ParallelismSupports Data, Model, Pipeline, and Tensor Parallelism, compatible with frameworks like DeepSpeed and Megatron for efficient distributed training.

Workload Readiness

LLM Training

The GB300 NVL72, likely based on the Blackwell architecture, is expected to support training of large models (70B parameters) efficiently in a multi-node setup due to its advanced interconnect and high VRAM capacity.

LLM Inference

Optimized for high throughput inference with advanced tensor cores, suitable for handling large token-per-second workloads and providing ample KV cache headroom.

Vision Training

Highly capable for vision training tasks, leveraging its architecture's enhancements in tensor operations and memory bandwidth.

Diffusion Models

Well-suited for diffusion models, benefiting from high VRAM and efficient tensor core operations for parallel processing.

Multimodal AI

Excellent for multimodal AI tasks, combining high computational power with large memory capacity to handle diverse data types efficiently.

Reinforcement Learning

Strong performance expected in reinforcement learning, with fast computation and memory access speeds aiding in complex environment simulations.

HPC / Simulation

Limited FP64 support suggests it is not optimal for HPC simulations requiring high precision, but can handle less precision-demanding tasks effectively.

Scientific Computing

While not the primary focus, it can perform well in scientific computing tasks that do not heavily rely on double precision calculations.

Edge Inference

Not ideal for edge inference due to potentially high power consumption and large form factor, better suited for data center deployments.

Real-Time Serving

Capable of real-time AI serving with low latency, leveraging its architecture's enhancements for fast inference and response times.

Fine-Tuning

Highly efficient for full fine-tuning tasks, thanks to its large VRAM and advanced tensor core capabilities.

LoRA Efficiency

Efficient for LoRA fine-tuning, with sufficient memory and computational resources to handle parameter-efficient training methods.

Market Authority

Key Strengths

The GB300 NVL72 excels in AI training and inference, offering superior performance for deep learning models.
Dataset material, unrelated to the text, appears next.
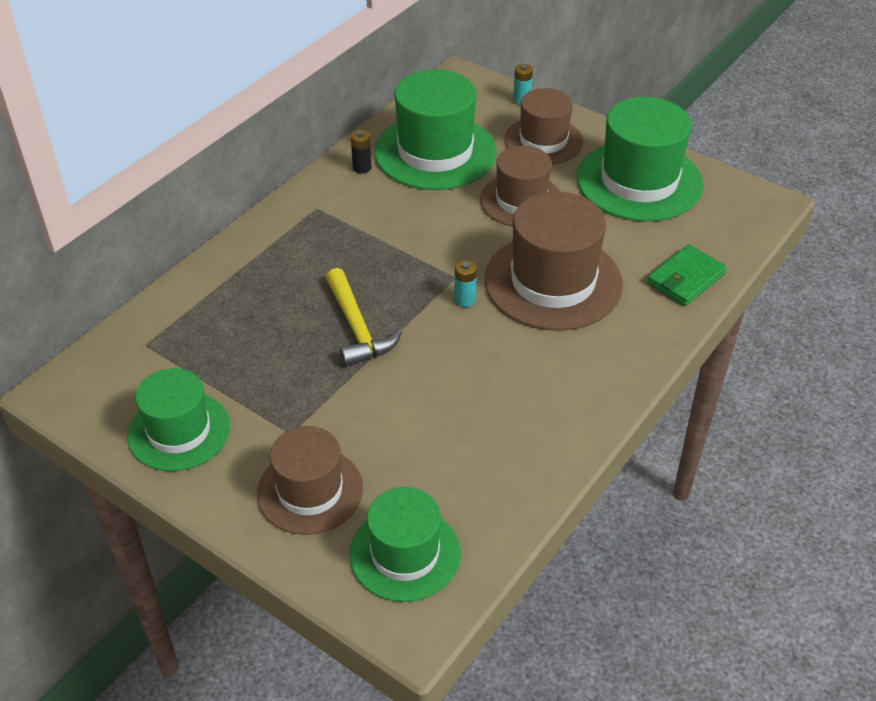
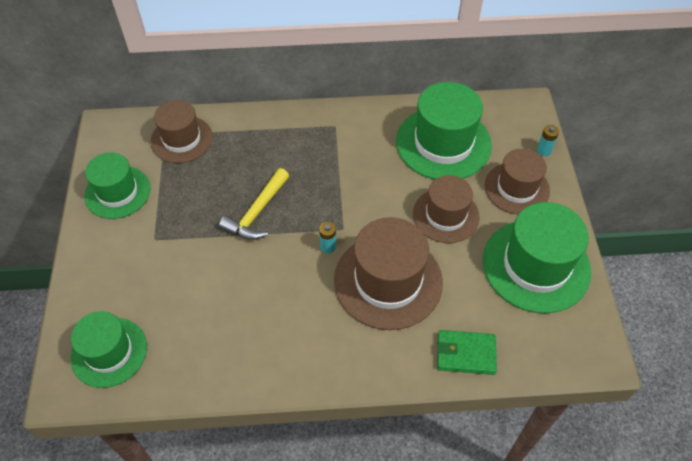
camera: 50 degrees right, 10 degrees up
brown hat [257,426,363,535] -> brown hat moved to [150,100,213,163]
black battery [351,130,372,173] -> none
Its architecture is optimized for high throughput and low latency, making it a top choice for scientific computing and complex simulations. The NVL72's multi-GPU capabilities enhance its performance in parallel processing tasks.

Limitations

The GB300 NVL72's high power consumption and cooling requirements may limit its use in environments with restricted power or cooling capabilities. Its availability might be constrained due to high demand and production limitations. Users should ensure compatibility with existing infrastructure to fully leverage its capabilities.

Expert Insight

The GB300 represents a strategic leap in AI compute. When comparing cloud providers, consider not just the hourly rate, but also the interconnect bandwidth (InfiniBand/NVLink) and regional availability which can significantly impact total cost of ownership for large-scale training.

Glossary Terms

FP32 TFLOPS
VRAM
TDP
Cores
Information updated daily. Cloud pricing subject to vendor availability.